Good. Now let’s apply this principle (as I’ve been advocating for decades) to firearms. The feds regulate their sale via FFLs, yes? Does any state have a carve-out from Congress, allowing it to regulate the sale of guns (as CA has over automobiles, allowing it to set its own, more stringent, emissions standards)? I think not.

    Milhouse in reply to DaveGinOly. | April 17, 2023 at 11:15 pm

    That’s not how preemption works. Federal law that doesn’t directly conflict with state law doesn’t preempt it, unless it says it does. The legislation covering appliances says that it preempts all state and local laws on this topic. The legislation covering FFLs doesn’t say that, so it doesn’t preempt unless there’s a conflict.

    ooddballz in reply to DaveGinOly. | April 18, 2023 at 4:00 am

    I have a GREAT idea!
    Let’s turn MILLIONS of law-abiding LEGAL firearm owners into criminals overnight, simply because of my fear of an inanimate object, said no intelligent person ever.

      Milhouse in reply to ooddballz. | April 18, 2023 at 9:38 am

      Huh? If that’s supposed to be a response to DaveGinOly’s suggestion, I don’t see how. Having federal regulation of guns preempt all state and local laws would be a good thing; it would turn tens of thousands of illegal firearm owners into legal ones, not the other way around. And congress could do that if it wanted to; but it doesn’t. DaveGinOly thought it might happen automatically, but it doesn’t.
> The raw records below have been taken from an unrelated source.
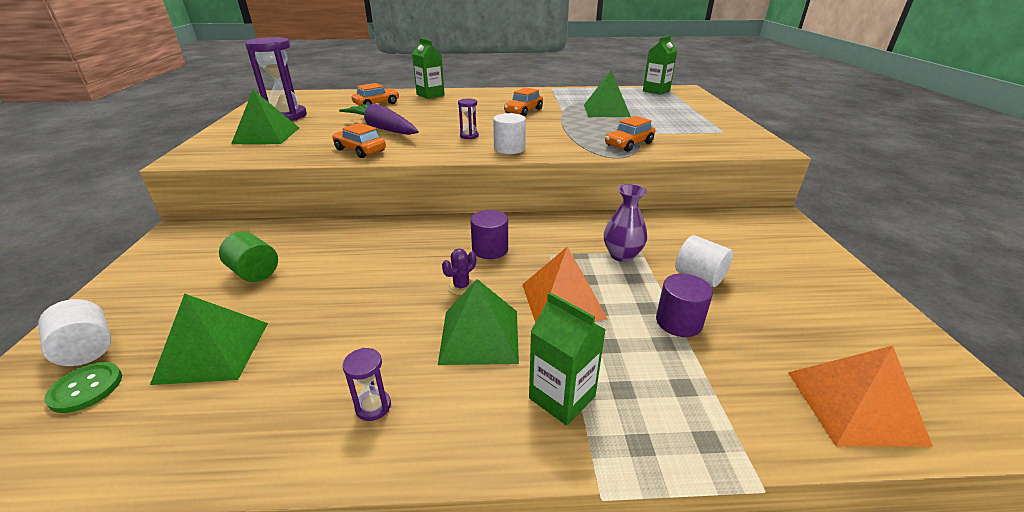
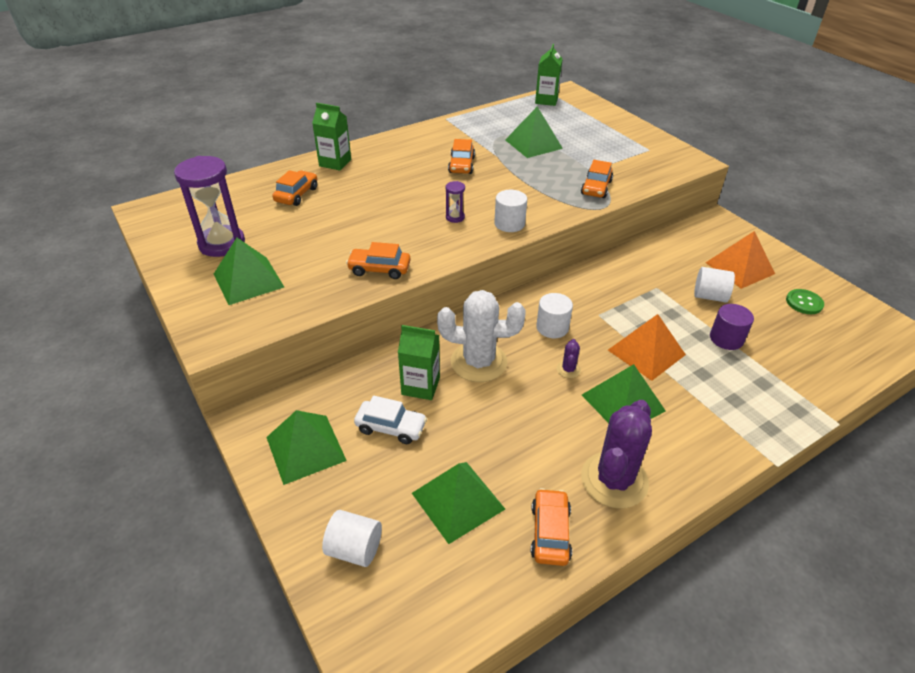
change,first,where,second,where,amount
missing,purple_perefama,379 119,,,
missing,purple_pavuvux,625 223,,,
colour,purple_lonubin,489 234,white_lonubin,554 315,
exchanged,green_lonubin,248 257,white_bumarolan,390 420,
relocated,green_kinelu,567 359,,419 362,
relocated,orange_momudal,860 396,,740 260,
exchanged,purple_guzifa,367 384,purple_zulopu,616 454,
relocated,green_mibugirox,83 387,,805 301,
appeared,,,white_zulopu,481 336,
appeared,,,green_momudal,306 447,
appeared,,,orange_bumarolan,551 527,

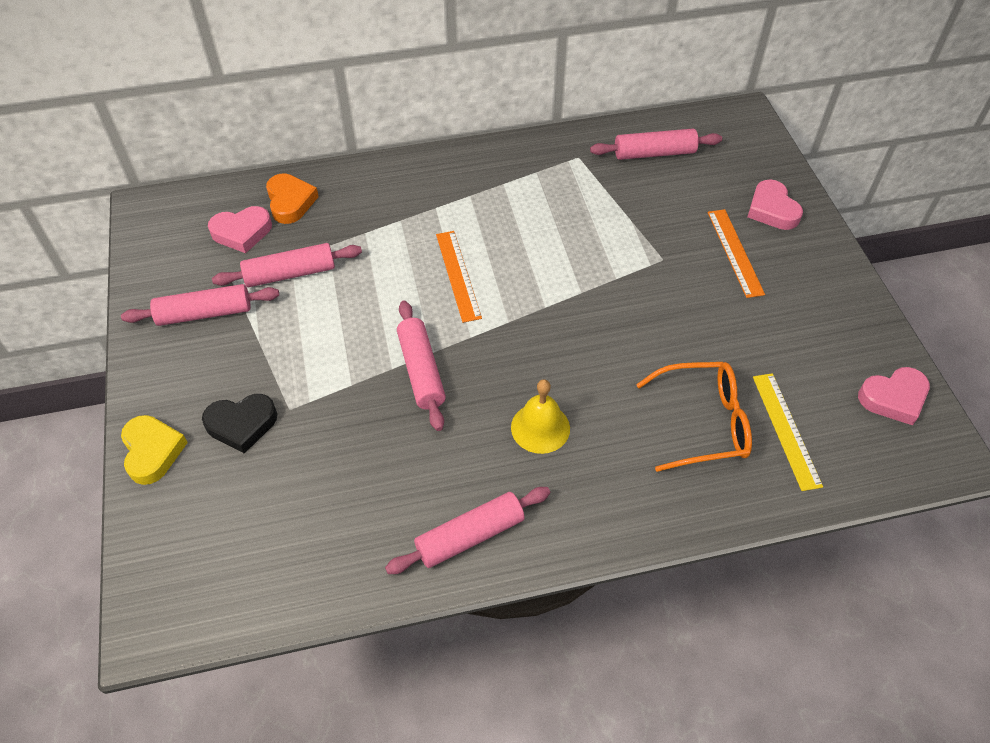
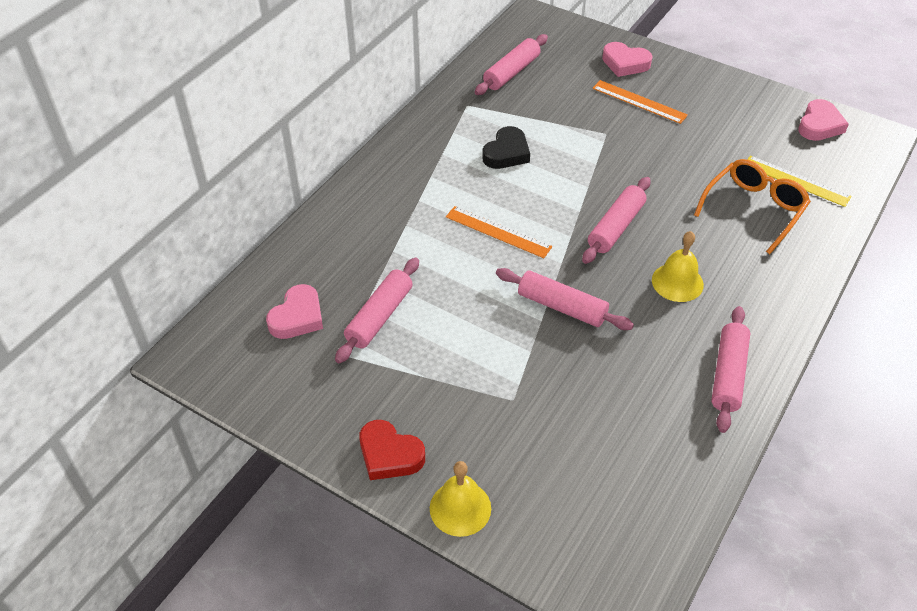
change,first,where,second,where,amount
missing,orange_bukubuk,292 198,,,
relocated,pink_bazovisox,200 305,,616 220,
relocated,black_bukubuk,239 424,,506 147,
exchanged,yellow_bukubuk,154 450,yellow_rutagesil,460 499,
appeared,,,red_bukubuk,392 450,

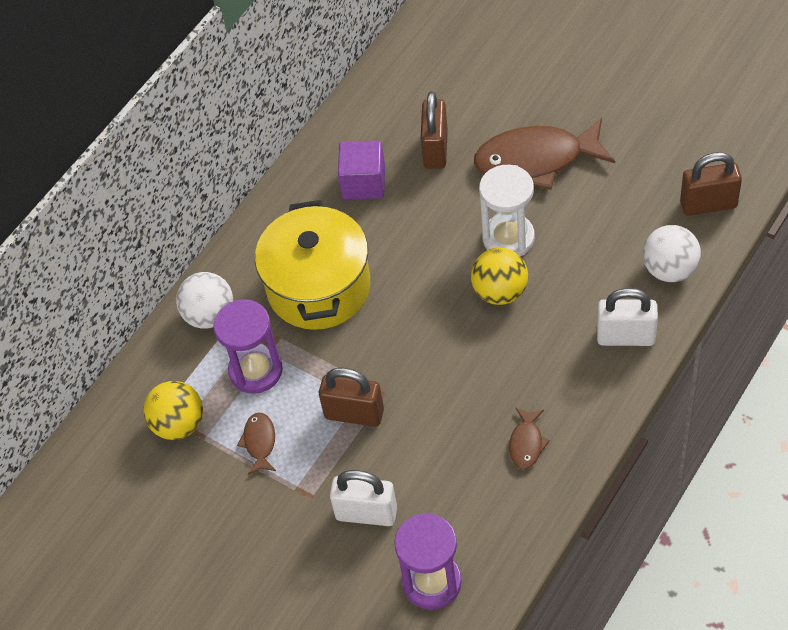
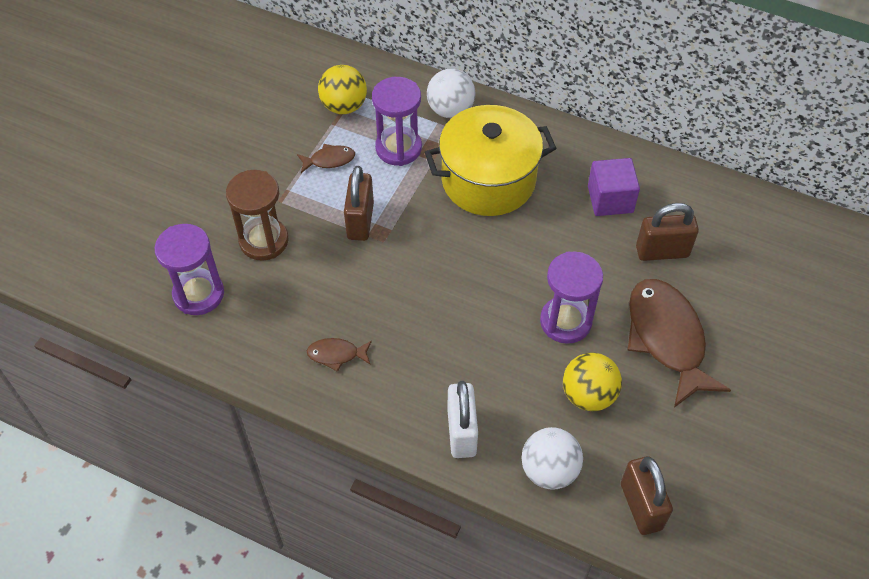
change,first,where,second,where,amount
colour,white_guzifa,507 210,purple_guzifa,571 297,
relocated,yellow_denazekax,499 276,,592 382,
exchanged,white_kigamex,363 498,brown_guzifa,257 215,

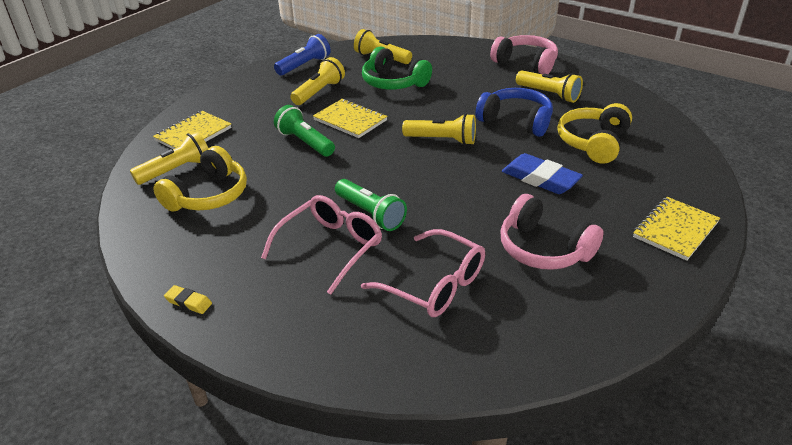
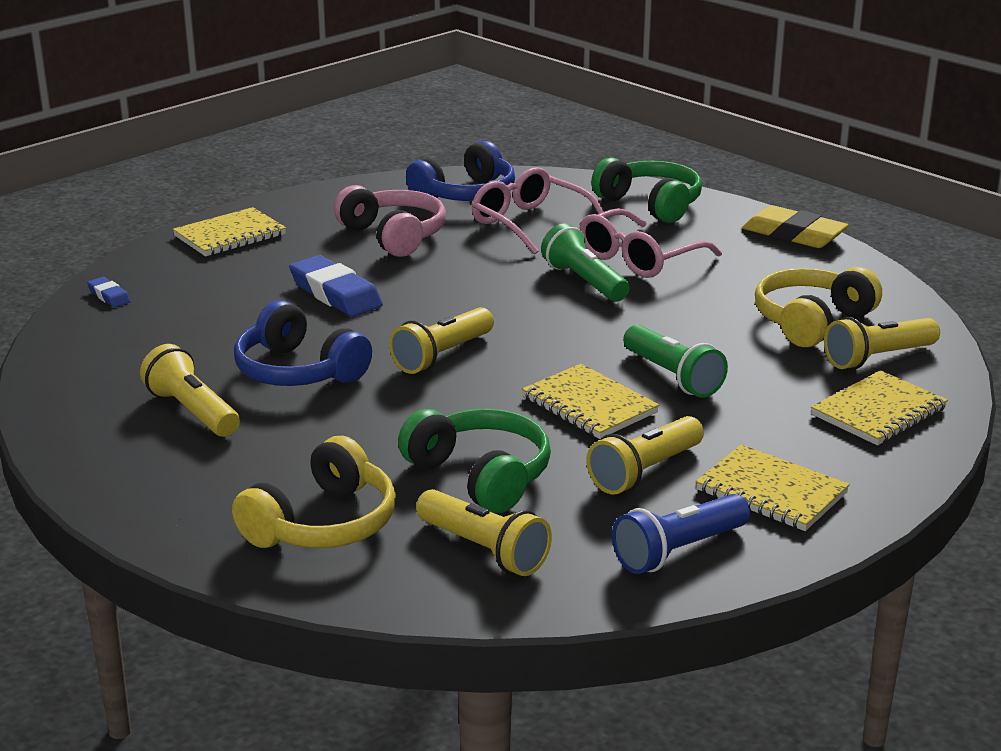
change,first,where,second,where,amount
missing,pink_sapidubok,524 54,,,
relocated,yellow_sapidubok,594 133,,314 492,
spun,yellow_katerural,439 129,,441 340,75 degrees counterclockwise
size,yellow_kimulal,188 299,,795 226,x2.02
appeared,,,blue_sapidubok,460 171,
appeared,,,green_sapidubok,646 190,
appeared,,,blue_kimulal,109 292,
appeared,,,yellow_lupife,772 487,

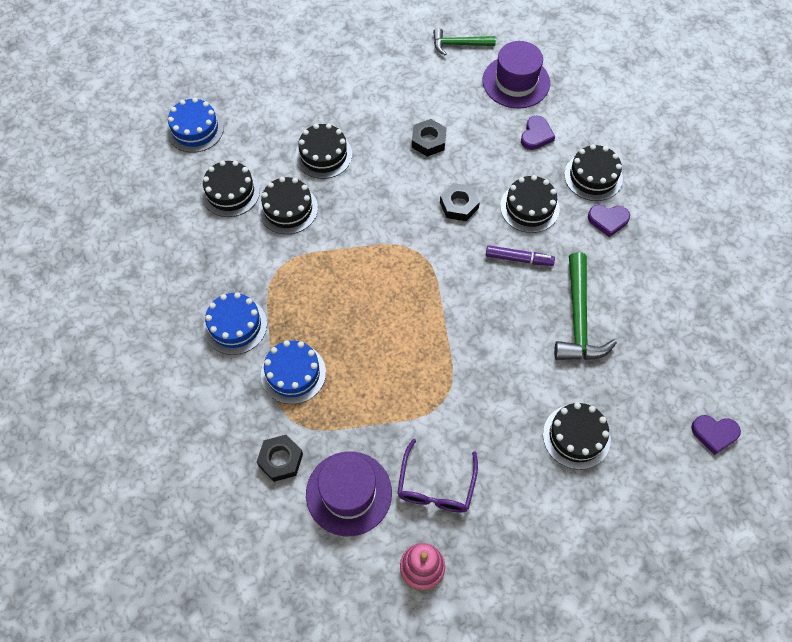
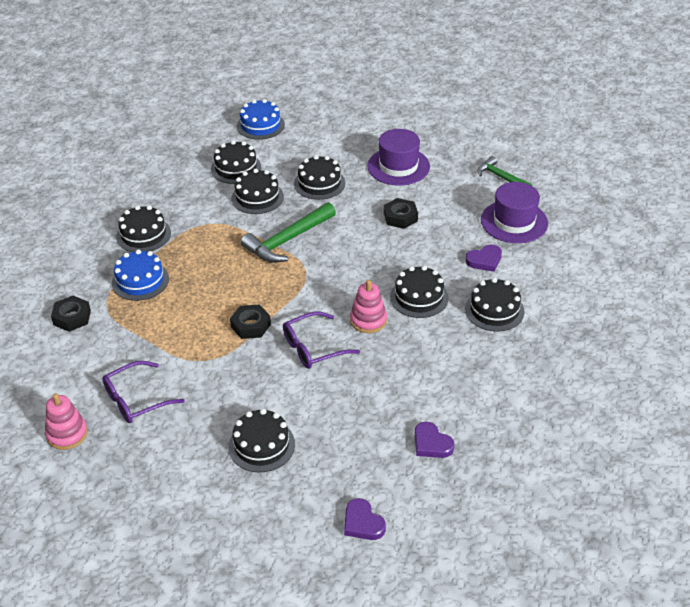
change,first,where,second,where,amount
relocated,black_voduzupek,460 202,,250 321,
relocated,purple_bukubuk,609 221,,434 440,
exchanged,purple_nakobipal,520 255,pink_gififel,368 306,
relocated,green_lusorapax,585 306,,288 232,
colour,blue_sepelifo,235 323,black_sepelifo,143 228,
relocated,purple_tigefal,349 493,,398 157,
appeared,,,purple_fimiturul,321 340,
        Well, kind of no, Milhouse. The Constitution is clear that all people in all states have the right to bear arms. The feds can’t overturn that without repealing the Second Amendment. Nor can states. Congress cannot “preempt” the Constitution regarding the Tenth Amendment if Congress does not already have purview over a given right (and 2A takes the right to bear arms out of Congress’ AND the states’ purview).

        The problem for the left is that we have a Second Amendment, and short of repealing it, they have no means to ban guns. Any federal law they passed attempting such would be, on its face, unconstitutional. Likewise, states cannot enact or enforce laws that are unconstitutional (they try all the time, of course, but it usually gets flattened by SCOTUS, whose job it is to protect the Constitution and the Constitutional rights of the people).

Overturned en-banc in 3 … 2 …. 1 …

E Howard Hunt | April 18, 2023 at 6:49 am

What wonderful victories are such as these. Leftist lunatics do something outrageous and illegal, and years later, after incurring punishing legal expenses, a respite is granted awaiting the next stunt.

Steven Brizel | April 18, 2023 at 9:17 am

Good riddance to an oppressive law!

We really need to start hunting down these communists and … (use your imagination).

Hell has apparently frozen-over. The 9th Circuit Ct of Appeals rules in accordance with a plain reading of the applicable statutes??? . . . What is going on here?

The 9th Circuit has proudly held the record for being the MOST reversed Circuit Court, year after year. Now, evidently a few renegades have decided that reinforcing the law is more important than creating new wokist rights? Hogwash. If we can’t depend upon the 9th Cir judges to legislate new woke rights, then Lucifer’s gonna need a pair of skates that fit a cloven hoof.

    Oregon Mike in reply to Q. | April 19, 2023 at 12:31 am

    Heh!

    Q, you might want to note that when Judge Diarmuid O’Scannlain is on the panel, you’ll get either a correct ruling on the law and constitution, or a well thought out and often scathing dissent. Appointed by President Reagan, he’s been on the 9th Circuit since 1986. Trouble is, there’s not enough of him to go around!

All well and good, and congratulations to CRA on their win, but we can’t feel vindicated insofar as the Dems in DC are still planning to do what Berkeley now can’t.